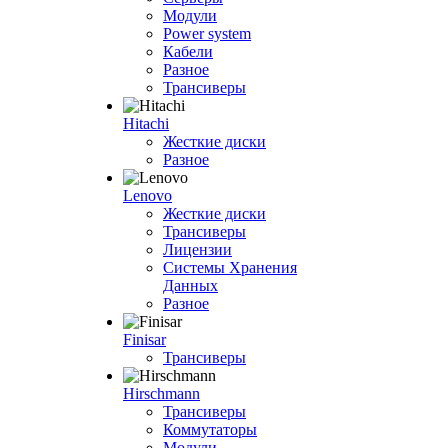
Модули
Power system
Кабели
Разное
Трансиверы
Hitachi
Жесткие диски
Разное
Lenovo
Жесткие диски
Трансиверы
Лицензии
Системы Хранения
Данных
Разное
Finisar
Трансиверы
Hirschmann
Трансиверы
Коммутаторы
Модули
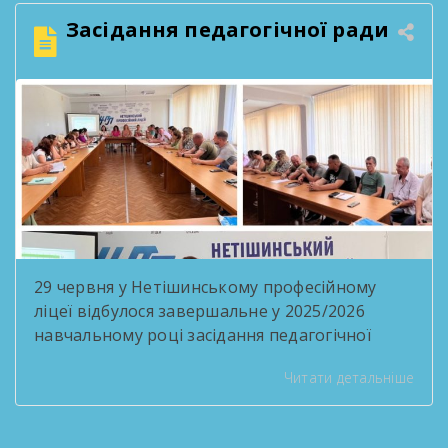
— нові міста, професії, знайомства, мрії та
Засідання педагогічної ради
перемоги. Але […]
29 червня у Нетішинському професійному
ліцеї відбулося завершальне у 2025/2026
навчальному році засідання педагогічної
ради під головуванням в.о. директора Ольги
Читати детальніше
Бабій. На порядку денному було розглянуто
такі питання: Про хід виконання рішень
педагогічних рад Організація роботи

THE TASK:
Go through the data above and transcribe it in full, omitting any image.

SOLUTION:
Модули
Power system
Кабели
Разное
Трансиверы
Hitachi
Жесткие диски
Разное
Lenovo
Жесткие диски
Трансиверы
Лицензии
Системы Хранения
Данных
Разное
Finisar
Трансиверы
Hirschmann
Трансиверы
Коммутаторы
Модули
— нові міста, професії, знайомства, мрії та
Засідання педагогічної ради
перемоги. Але […]
29 червня у Нетішинському професійному
ліцеї відбулося завершальне у 2025/2026
навчальному році засідання педагогічної
ради під головуванням в.о. директора Ольги
Читати детальніше
Бабій. На порядку денному було розглянуто
такі питання: Про хід виконання рішень
педагогічних рад Організація роботи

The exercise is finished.